Le « scandale de la misère »
Fonctionnaire d’État, Olivier Morzelle accepte des postes qui, au fil des ans, l’emmènent à Besançon, en Guadeloupe, à Avignon, de nouveau à Paris et à Rouen. Tout au long de sa carrière au sein des ministères de l’Agriculture, de l’Écologie ou encore du Logement, les affiches des actions d’ATD Quart Monde le suivent dans son bureau. Il n’hésite pas à parler du Mouvement à ses différents interlocuteurs, avec plus ou moins de succès. « J’étais parfois surpris par leur niveau de méconnaissance de la pauvreté », regrette-t-il. Ainsi, lorsqu’il évoque la campagne sur la maltraitance institutionnelle, ils sont nombreux à ne pas comprendre à quoi cela correspond.
Son travail lui prend beaucoup de temps, mais il fait parfois un pas de côté, pour ne pas rester « aveugle » sur la réalité de vie d’une partie de la population. En Guadeloupe, il se rend ainsi sur l’immense décharge de la Gabarre. Près de 30 ans plus tard, il garde encore en tête l’image « des baraquements, d’un landau sur un tas d’ordures et de personnes s’affairant autour des bulldozers pour récupérer ce qu’elles peuvent ».
De retour en France, il prend contact avec la Maison Quart Monde du Val-d’Oise. Il se lie d’amitié avec un couple de militants Quart Monde, qu’il imagine être de la génération de ses parents. Quelques mois plus tard, il apprend avec stupéfaction qu’ils ont en réalité quasiment le même âge que lui, entre 35 et 40 ans. Cela lui fait mieux comprendre « ce scandale de la misère qui vole aux gens toutes les étapes de leur vie : leur enfance, parce qu’à 10 ans il faut s’occuper de la petite sœur ou du petit frère ; leur adolescence, parce qu’ils deviennent souvent parents assez tôt ; leur âge mûr, parce qu’à 37-38 ans, on en paraît déjà 70 ; enfin leur vieillesse, parce que, malheureusement, beaucoup d’entre eux n’atteignent pas l’âge de la retraite ».
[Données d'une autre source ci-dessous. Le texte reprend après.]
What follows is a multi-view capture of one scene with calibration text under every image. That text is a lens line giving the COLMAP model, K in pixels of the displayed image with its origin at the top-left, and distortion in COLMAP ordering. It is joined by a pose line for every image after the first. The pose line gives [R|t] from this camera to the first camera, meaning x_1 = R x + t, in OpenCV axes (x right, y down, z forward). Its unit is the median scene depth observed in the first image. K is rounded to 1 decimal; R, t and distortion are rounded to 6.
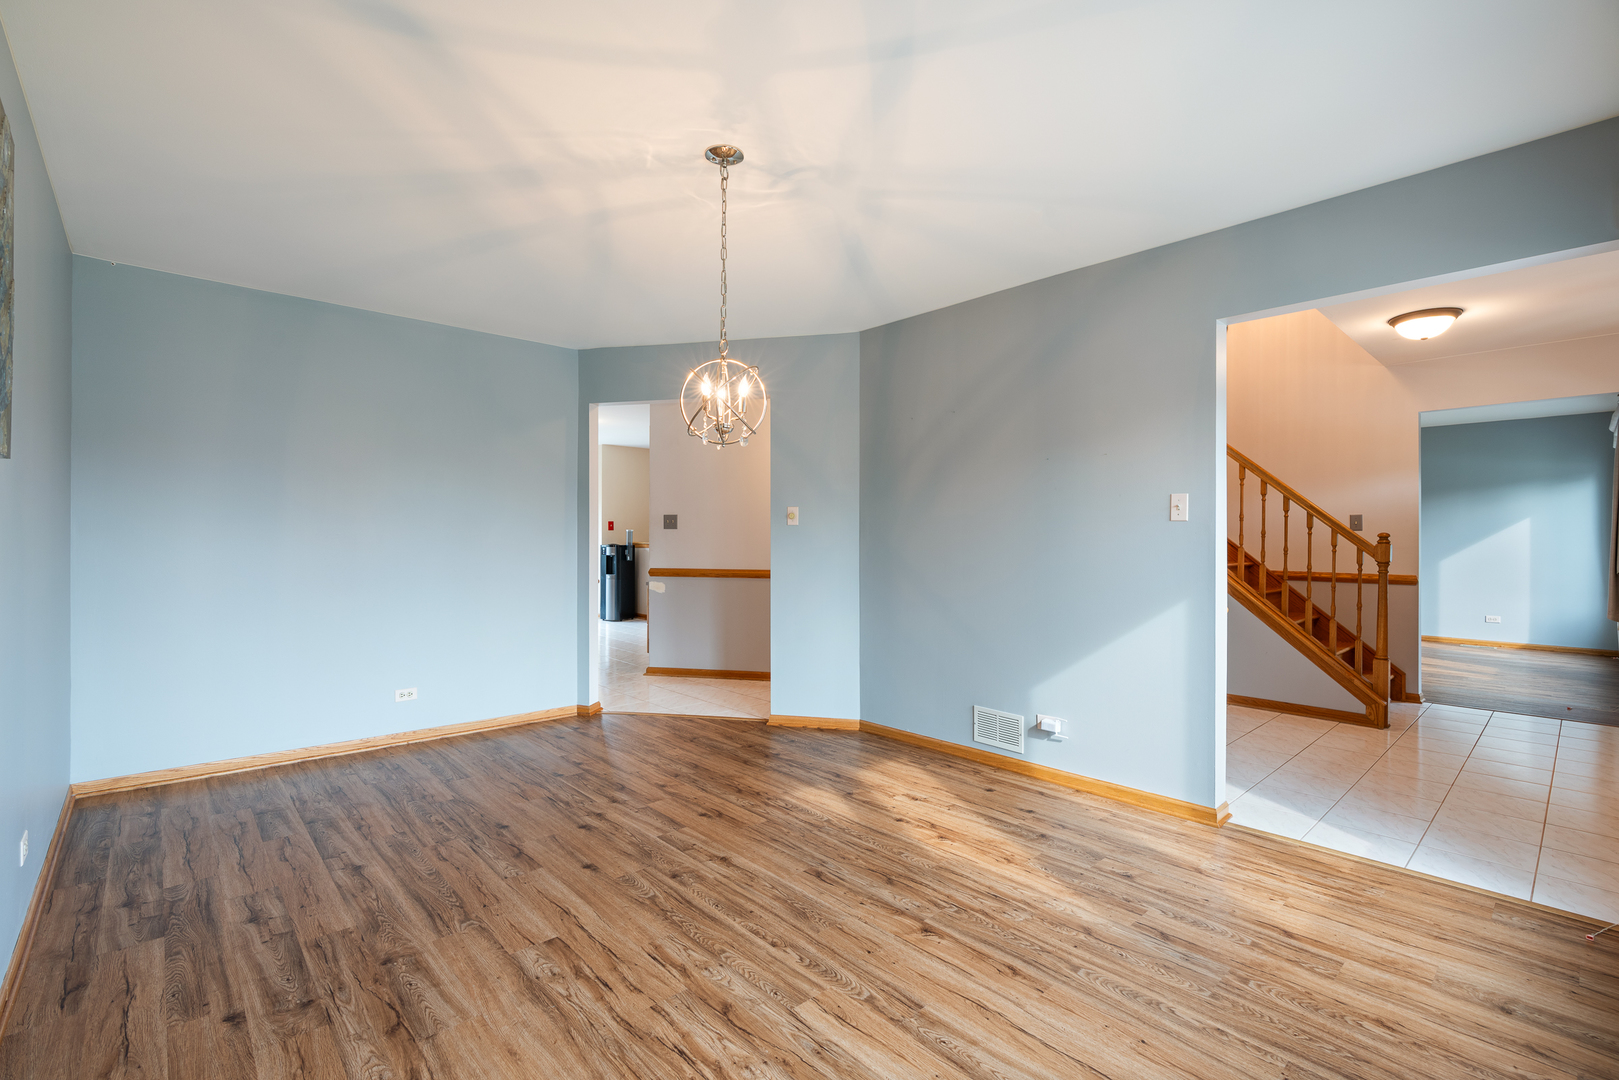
lens RADIAL K [[726.1, 0, 810.3], [0, 726.1, 541.5], [0, 0, 1]] dist [-0.000812, 0.000798]
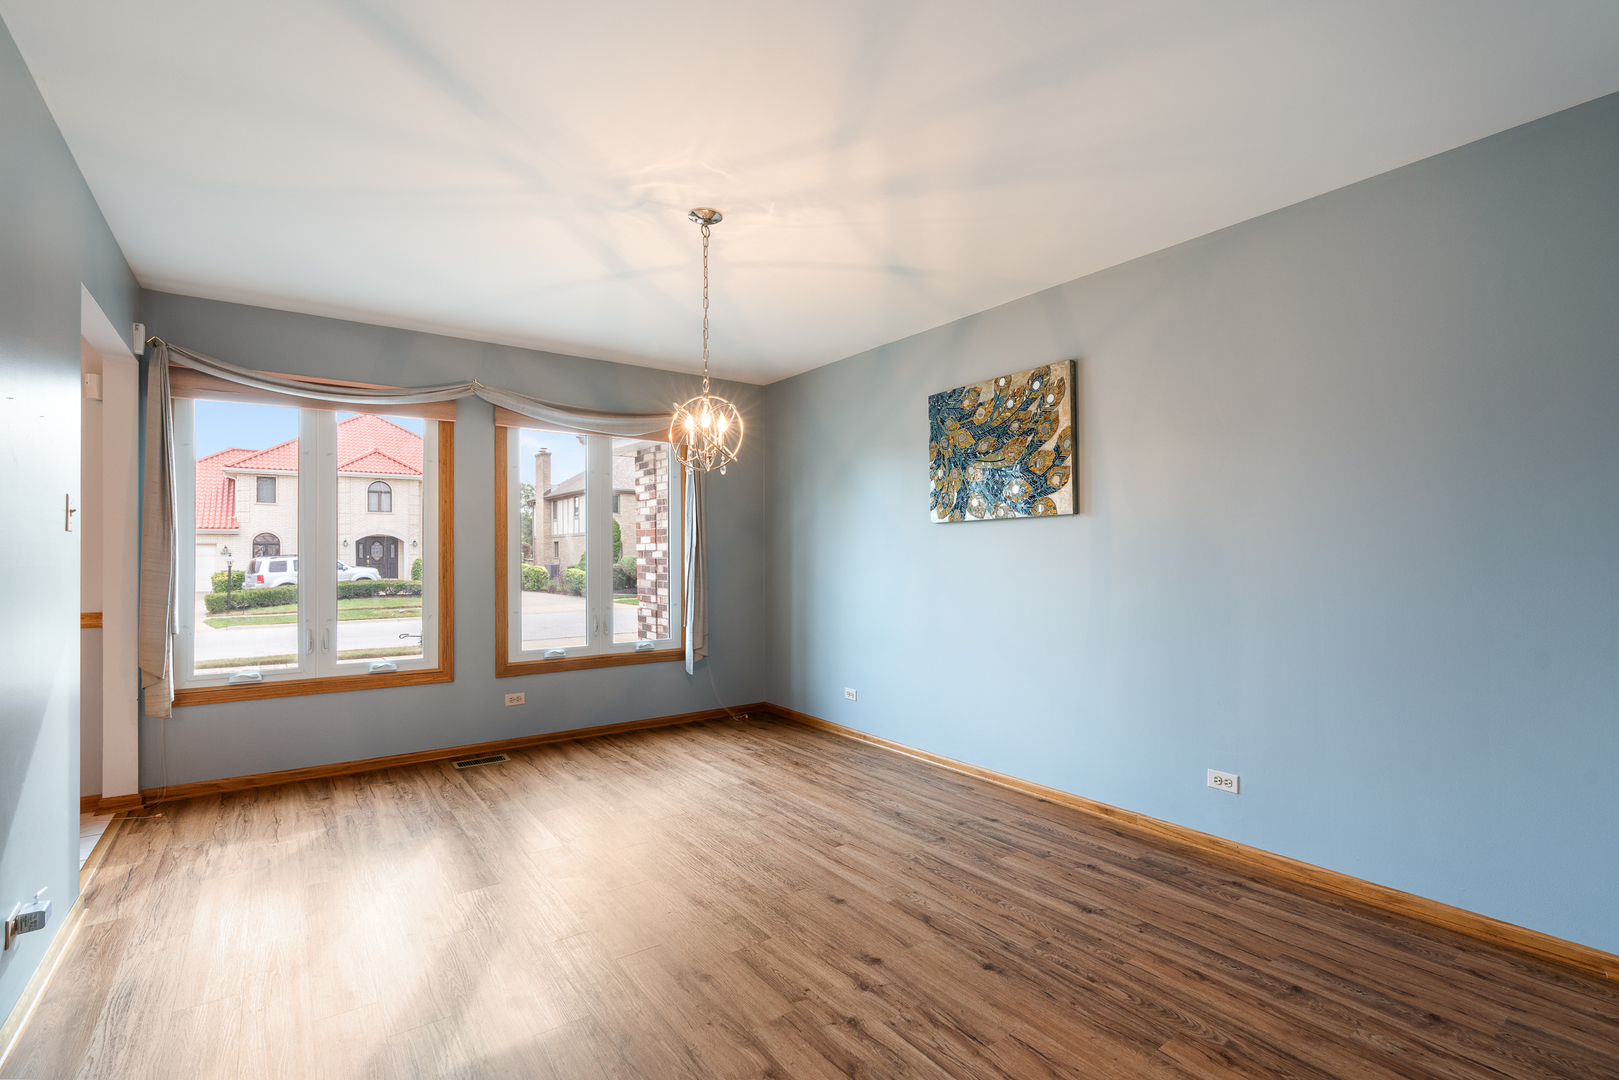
lens RADIAL K [[726.1, 0, 809.6], [0, 726.1, 546.1], [0, 0, 1]] dist [-0.000812, 0.000798]
pose [[-0.993934, 0.001964, 0.109959, -0.422357], [0.002091, 0.999997, 0.001040, -0.018597], [-0.109956, 0.001264, -0.993936, 2.208244]]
« L’urgence de la participation de tout le monde »
À la retraite depuis quelques mois, il envisageait d’avoir un peu plus de temps pour lui, mais la présidence d’ATD Quart Monde représente un nouveau défi. « Nous sommes dans une période compliquée pour obtenir des avancées politiques pour lutter contre la pauvreté. Dans les deux prochaines années, il va y avoir des échéances électorales. Cela peut être l’occasion de faire alliance avec d’autres collectifs, notamment les mouvements de jeunes sur la justice climatique, pour avoir une parole plus écoutée et faire en sorte que les personnes en situation de précarité soient actrices dans ces réflexions ».
Pour Olivier Morzelle, « c’est un défi d’être à la fois dans l’urgence climatique et dans l’urgence de la participation de tout le monde, de prendre le temps qu’il faut pour arriver à des vraies solutions de justice climatique et sociale ». Il estime que, comme lui il y a quelques années, « la société reste majoritairement aveugle, invisibilise les personnes en très grande pauvreté, et a besoin du changement de regard proposé par ATD Quart Monde ». Son rôle sera donc de poursuivre le combat aux côtés des membres du Mouvement pour « faire prendre conscience qu’on se prive de richesses en n’écoutant pas l’expérience de toutes ces personnes qui ont imaginé des stratégies pour s’en sortir et dont on devrait s’inspirer ».